_EXERCISE DIRECTIONS:_ How many lines in the items contain the string "entryPerimeter"? Reply with the number alone.

Saved entries:
..........

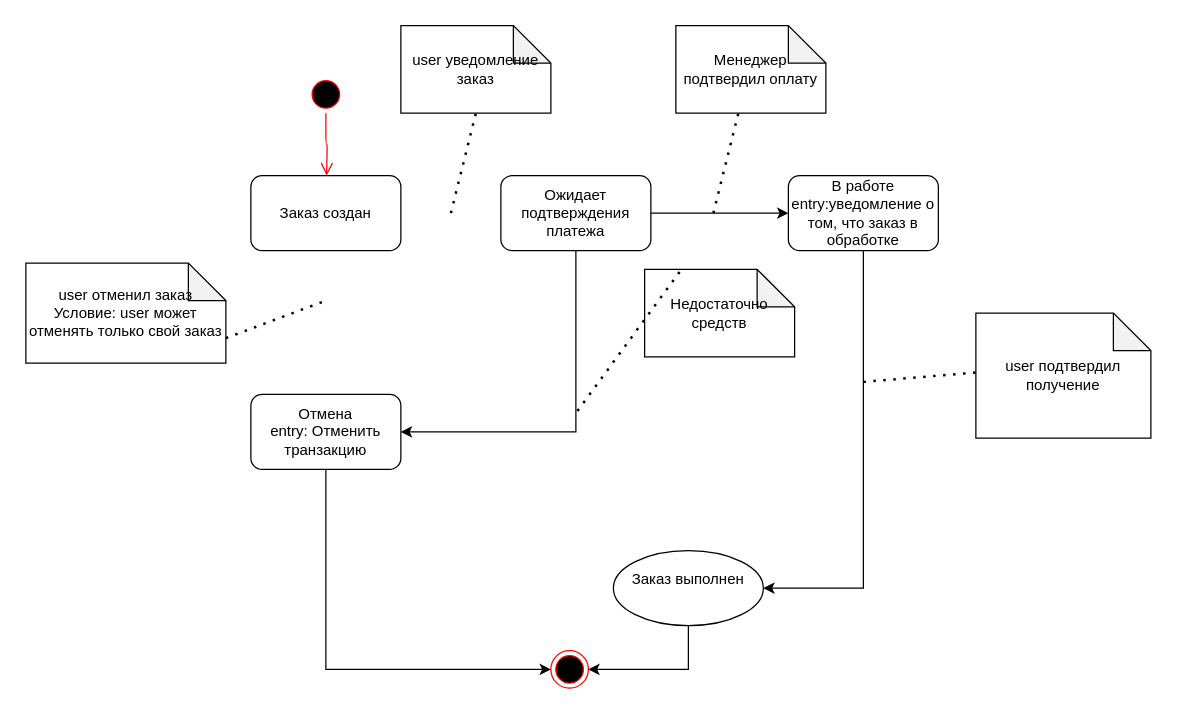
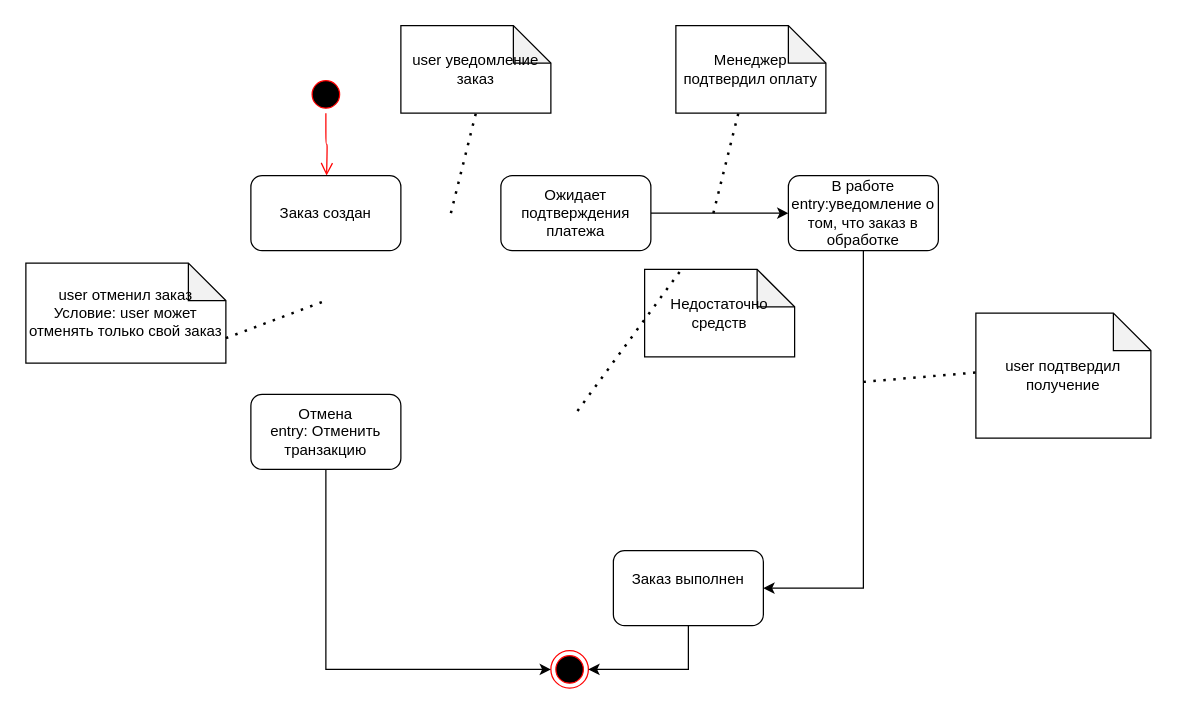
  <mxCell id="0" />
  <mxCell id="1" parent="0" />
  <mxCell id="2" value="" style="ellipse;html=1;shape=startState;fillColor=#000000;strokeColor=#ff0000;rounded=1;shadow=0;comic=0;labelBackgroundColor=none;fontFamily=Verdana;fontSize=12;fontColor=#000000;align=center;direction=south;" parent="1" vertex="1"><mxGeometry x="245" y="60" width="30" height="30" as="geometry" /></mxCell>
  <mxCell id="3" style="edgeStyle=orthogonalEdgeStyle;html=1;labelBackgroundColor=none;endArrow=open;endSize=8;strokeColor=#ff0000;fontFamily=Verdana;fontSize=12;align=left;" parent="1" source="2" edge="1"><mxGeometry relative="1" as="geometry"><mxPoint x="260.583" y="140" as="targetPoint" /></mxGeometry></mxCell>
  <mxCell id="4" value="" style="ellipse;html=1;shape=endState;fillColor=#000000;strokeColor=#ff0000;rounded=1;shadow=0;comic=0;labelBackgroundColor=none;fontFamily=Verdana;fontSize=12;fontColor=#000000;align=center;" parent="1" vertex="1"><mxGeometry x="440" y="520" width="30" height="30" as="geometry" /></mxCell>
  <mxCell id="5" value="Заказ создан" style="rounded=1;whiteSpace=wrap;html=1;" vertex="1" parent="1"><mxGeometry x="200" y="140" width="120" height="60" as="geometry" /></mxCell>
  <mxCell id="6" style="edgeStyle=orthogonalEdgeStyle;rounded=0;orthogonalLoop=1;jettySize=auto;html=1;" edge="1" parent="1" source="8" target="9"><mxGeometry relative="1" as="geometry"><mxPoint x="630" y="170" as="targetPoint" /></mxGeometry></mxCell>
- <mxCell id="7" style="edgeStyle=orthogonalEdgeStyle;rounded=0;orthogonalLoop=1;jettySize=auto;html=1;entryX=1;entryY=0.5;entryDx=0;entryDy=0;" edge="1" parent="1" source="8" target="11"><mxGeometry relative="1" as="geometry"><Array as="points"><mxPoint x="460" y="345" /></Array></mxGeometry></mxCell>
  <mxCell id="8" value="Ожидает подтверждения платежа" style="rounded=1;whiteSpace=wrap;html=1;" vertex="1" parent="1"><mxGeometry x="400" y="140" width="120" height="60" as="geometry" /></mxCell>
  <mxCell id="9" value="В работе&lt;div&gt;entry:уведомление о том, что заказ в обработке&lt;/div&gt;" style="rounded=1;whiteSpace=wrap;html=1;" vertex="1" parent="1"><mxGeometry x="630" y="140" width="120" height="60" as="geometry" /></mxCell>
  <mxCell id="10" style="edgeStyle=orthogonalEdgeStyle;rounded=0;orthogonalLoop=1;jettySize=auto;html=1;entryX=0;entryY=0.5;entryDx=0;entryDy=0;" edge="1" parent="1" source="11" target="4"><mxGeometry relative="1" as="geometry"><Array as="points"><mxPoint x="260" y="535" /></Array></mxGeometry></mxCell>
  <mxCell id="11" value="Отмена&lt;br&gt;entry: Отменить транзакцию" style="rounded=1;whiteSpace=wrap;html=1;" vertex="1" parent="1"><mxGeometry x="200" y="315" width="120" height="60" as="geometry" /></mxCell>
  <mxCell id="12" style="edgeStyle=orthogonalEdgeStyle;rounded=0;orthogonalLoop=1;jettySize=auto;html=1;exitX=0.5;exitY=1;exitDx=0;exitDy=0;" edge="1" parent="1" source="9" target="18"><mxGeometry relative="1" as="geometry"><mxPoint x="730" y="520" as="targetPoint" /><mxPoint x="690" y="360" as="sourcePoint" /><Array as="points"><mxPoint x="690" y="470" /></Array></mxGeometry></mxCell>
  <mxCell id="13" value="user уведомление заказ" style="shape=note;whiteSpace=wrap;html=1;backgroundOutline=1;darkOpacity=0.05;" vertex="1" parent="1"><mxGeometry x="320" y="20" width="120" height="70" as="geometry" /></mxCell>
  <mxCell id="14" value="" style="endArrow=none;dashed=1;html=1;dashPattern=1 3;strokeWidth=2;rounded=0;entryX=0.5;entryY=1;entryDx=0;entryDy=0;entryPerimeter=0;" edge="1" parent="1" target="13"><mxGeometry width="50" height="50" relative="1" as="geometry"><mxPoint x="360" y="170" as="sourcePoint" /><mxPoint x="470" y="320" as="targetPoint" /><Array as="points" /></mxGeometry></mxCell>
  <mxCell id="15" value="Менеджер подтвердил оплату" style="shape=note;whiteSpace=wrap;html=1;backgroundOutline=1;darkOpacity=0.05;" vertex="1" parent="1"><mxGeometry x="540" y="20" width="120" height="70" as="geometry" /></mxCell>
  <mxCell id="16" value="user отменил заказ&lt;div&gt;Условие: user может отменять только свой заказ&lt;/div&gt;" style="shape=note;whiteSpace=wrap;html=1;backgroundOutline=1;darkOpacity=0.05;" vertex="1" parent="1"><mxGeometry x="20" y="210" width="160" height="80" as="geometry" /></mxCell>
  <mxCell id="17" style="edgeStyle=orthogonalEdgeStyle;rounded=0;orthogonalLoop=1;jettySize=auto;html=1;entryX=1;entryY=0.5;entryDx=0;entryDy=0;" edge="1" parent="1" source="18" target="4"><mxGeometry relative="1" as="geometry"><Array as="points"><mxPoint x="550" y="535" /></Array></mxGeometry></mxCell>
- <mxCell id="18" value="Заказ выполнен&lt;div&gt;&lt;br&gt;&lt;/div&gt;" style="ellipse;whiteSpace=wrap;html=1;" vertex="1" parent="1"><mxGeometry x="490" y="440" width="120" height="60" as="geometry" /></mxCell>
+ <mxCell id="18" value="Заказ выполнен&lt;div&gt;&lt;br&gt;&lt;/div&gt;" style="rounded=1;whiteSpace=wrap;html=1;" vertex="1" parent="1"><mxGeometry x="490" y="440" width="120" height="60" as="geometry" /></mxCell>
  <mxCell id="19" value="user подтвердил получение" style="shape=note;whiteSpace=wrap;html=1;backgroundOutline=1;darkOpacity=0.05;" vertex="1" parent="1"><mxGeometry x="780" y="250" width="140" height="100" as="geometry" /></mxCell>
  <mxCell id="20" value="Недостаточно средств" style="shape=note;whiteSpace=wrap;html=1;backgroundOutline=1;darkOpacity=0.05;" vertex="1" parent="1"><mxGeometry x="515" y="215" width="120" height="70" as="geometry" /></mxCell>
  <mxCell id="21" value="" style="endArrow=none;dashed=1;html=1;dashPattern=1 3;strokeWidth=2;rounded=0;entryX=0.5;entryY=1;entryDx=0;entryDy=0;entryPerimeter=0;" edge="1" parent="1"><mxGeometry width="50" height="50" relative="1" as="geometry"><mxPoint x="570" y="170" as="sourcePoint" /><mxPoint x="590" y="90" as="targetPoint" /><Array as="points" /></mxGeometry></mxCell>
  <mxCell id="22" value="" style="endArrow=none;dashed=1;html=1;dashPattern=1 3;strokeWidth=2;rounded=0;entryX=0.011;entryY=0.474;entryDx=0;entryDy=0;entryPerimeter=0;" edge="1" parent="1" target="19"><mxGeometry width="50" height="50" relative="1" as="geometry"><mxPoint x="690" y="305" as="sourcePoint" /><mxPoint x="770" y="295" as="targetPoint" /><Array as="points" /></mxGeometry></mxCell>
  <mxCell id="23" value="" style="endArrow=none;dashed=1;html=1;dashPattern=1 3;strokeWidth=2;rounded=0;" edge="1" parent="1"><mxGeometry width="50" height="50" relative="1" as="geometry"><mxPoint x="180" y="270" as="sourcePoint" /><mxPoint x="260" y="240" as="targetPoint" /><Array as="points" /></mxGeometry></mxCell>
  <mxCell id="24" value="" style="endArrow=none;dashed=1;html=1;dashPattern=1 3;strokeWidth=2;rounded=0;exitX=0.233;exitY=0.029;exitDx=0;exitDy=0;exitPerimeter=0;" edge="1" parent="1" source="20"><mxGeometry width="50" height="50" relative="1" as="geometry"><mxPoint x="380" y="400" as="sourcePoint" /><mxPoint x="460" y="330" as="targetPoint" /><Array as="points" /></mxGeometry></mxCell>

..........

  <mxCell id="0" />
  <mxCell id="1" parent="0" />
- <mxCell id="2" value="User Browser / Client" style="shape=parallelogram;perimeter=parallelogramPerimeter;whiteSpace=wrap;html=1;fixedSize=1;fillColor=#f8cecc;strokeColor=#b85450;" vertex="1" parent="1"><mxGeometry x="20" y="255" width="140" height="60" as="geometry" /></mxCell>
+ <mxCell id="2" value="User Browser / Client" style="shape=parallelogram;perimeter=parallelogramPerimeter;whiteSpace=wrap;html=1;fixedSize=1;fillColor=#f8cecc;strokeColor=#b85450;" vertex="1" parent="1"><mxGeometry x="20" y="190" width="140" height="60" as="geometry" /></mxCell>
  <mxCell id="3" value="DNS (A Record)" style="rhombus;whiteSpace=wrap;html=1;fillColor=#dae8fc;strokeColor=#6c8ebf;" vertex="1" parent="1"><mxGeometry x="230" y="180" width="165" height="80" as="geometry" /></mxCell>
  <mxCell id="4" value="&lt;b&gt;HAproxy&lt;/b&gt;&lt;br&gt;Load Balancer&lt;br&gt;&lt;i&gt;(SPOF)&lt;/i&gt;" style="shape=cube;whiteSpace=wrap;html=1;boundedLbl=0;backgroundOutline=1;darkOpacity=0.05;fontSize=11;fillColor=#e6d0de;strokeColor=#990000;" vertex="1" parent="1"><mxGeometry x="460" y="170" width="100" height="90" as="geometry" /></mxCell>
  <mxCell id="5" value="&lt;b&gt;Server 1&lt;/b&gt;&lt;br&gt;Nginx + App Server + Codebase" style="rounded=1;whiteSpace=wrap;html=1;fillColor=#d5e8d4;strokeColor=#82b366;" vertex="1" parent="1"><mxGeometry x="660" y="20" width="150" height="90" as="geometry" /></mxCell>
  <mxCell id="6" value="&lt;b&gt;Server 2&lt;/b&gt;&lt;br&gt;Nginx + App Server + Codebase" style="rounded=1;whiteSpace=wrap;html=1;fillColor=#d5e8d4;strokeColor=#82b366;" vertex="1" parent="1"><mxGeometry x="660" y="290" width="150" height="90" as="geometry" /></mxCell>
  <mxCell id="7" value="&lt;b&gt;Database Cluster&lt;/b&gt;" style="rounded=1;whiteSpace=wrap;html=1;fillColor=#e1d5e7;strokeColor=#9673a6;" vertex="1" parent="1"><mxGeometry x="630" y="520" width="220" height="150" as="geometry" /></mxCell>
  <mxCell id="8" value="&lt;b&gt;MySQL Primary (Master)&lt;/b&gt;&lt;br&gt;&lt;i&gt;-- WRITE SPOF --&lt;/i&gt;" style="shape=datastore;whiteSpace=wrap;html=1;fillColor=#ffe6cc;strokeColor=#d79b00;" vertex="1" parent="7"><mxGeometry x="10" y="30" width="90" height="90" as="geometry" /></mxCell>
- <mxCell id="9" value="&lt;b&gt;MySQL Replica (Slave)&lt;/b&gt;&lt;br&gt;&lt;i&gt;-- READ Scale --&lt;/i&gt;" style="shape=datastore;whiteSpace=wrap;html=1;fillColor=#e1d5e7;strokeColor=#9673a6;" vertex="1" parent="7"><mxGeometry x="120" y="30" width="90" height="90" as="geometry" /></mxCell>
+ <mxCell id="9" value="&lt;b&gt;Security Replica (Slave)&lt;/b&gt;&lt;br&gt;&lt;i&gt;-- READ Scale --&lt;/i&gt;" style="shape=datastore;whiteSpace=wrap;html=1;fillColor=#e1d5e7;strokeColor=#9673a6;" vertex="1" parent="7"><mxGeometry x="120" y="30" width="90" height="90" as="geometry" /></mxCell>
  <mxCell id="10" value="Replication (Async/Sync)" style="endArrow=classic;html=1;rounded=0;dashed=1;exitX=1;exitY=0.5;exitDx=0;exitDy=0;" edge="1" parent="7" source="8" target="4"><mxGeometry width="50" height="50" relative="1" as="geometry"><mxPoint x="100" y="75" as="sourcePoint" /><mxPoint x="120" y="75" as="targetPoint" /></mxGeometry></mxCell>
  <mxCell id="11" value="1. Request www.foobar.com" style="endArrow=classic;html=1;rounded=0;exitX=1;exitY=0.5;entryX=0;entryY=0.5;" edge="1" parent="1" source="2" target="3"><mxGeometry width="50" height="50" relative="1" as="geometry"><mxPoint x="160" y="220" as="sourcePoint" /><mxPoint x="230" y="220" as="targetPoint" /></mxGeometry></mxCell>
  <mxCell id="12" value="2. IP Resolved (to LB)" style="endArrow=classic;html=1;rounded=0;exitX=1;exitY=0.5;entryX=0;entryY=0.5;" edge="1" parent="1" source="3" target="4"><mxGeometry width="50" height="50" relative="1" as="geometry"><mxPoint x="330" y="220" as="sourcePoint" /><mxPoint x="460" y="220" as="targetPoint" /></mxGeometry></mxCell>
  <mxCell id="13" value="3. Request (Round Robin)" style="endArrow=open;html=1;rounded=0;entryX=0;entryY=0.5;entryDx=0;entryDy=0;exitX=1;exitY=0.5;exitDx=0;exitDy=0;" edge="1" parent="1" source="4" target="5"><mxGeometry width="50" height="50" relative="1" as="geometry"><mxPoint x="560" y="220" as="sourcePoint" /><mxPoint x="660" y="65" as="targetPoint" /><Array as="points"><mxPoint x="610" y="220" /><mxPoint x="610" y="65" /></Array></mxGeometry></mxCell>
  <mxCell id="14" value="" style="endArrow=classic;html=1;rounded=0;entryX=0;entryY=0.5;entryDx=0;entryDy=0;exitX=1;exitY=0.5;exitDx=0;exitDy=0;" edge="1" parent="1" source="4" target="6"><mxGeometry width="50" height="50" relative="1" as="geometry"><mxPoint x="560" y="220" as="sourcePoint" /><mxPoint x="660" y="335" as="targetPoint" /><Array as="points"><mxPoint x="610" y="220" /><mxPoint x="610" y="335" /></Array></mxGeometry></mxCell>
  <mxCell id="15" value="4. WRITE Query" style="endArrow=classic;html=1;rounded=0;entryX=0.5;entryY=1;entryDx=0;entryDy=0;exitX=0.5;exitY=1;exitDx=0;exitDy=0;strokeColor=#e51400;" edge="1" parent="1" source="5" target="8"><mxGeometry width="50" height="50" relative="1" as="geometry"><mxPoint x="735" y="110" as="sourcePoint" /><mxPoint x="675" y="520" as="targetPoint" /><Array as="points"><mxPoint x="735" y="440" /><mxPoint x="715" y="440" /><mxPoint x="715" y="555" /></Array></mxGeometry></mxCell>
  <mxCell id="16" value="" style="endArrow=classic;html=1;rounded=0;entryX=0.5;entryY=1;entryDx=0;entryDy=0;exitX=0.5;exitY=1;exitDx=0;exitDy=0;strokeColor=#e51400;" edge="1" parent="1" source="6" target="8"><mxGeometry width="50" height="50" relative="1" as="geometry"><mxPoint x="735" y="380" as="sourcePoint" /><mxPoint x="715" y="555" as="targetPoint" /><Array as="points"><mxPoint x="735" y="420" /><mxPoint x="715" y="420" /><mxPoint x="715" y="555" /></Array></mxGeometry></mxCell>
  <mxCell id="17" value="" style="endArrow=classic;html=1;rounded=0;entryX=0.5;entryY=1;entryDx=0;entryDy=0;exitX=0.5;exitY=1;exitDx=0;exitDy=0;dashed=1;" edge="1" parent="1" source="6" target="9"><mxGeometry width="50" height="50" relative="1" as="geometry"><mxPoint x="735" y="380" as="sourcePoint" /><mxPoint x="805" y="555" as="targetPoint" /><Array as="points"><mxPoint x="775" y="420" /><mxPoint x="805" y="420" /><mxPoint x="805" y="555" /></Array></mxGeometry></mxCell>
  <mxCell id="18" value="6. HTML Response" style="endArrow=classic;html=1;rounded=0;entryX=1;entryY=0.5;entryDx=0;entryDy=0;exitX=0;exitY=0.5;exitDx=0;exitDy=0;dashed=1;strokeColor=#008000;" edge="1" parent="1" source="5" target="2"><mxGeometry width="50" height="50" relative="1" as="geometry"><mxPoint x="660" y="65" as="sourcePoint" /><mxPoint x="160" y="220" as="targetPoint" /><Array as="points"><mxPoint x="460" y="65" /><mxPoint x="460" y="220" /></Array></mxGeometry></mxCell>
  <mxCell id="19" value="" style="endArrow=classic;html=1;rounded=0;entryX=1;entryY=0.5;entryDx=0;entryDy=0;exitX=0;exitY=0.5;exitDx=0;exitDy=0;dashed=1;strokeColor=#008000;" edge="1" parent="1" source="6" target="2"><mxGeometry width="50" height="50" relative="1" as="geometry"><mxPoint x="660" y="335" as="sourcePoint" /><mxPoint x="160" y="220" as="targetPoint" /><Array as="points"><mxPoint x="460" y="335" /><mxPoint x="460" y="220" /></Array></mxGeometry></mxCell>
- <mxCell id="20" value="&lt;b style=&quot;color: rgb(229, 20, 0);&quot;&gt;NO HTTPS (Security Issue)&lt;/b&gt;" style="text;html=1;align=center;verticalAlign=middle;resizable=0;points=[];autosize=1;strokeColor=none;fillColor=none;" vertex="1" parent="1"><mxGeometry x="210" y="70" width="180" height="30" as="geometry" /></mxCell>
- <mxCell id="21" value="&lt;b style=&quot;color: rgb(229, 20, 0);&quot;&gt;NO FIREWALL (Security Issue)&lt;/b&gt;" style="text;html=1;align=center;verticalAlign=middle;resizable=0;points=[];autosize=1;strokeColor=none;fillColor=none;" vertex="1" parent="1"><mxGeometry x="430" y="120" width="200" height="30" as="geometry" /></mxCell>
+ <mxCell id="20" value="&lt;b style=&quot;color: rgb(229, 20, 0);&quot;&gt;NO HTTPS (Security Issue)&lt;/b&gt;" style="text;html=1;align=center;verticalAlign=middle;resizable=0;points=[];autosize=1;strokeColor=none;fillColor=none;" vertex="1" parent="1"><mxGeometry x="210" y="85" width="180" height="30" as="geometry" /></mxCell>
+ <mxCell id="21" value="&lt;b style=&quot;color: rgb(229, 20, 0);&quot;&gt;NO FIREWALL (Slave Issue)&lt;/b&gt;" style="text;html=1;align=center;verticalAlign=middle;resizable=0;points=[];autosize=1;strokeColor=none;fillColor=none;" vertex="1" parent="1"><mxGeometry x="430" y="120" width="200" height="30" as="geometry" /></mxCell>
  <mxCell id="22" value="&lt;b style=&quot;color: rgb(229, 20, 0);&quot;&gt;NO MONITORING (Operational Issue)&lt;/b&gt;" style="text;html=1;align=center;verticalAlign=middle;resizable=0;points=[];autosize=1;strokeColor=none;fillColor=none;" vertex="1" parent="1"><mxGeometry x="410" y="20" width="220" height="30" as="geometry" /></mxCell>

..........

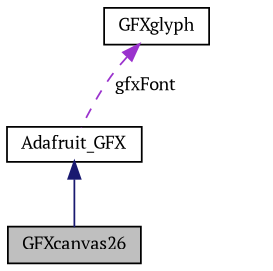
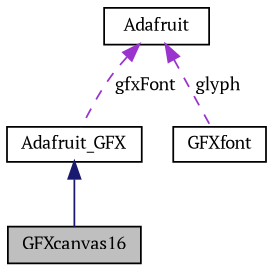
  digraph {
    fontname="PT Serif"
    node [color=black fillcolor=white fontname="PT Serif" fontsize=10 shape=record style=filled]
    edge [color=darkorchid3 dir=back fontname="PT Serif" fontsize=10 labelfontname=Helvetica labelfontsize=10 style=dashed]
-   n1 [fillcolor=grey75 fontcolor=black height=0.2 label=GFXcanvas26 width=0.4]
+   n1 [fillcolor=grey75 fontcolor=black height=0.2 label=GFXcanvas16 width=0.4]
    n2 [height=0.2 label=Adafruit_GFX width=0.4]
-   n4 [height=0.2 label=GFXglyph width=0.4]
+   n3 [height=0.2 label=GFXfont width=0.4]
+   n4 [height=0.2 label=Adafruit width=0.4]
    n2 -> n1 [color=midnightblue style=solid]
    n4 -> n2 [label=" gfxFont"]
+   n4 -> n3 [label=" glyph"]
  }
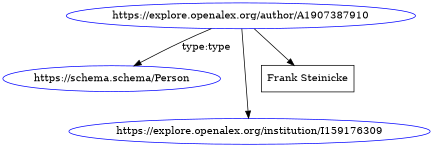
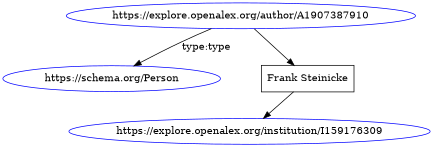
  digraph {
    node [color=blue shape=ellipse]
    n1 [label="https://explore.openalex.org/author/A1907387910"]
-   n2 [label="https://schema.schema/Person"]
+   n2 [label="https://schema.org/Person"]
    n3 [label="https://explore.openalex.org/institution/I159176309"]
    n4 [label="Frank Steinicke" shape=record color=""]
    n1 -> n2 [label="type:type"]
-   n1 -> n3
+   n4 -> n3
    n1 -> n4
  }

..........

_ANSWER TO THIS PROBLEM:_ 3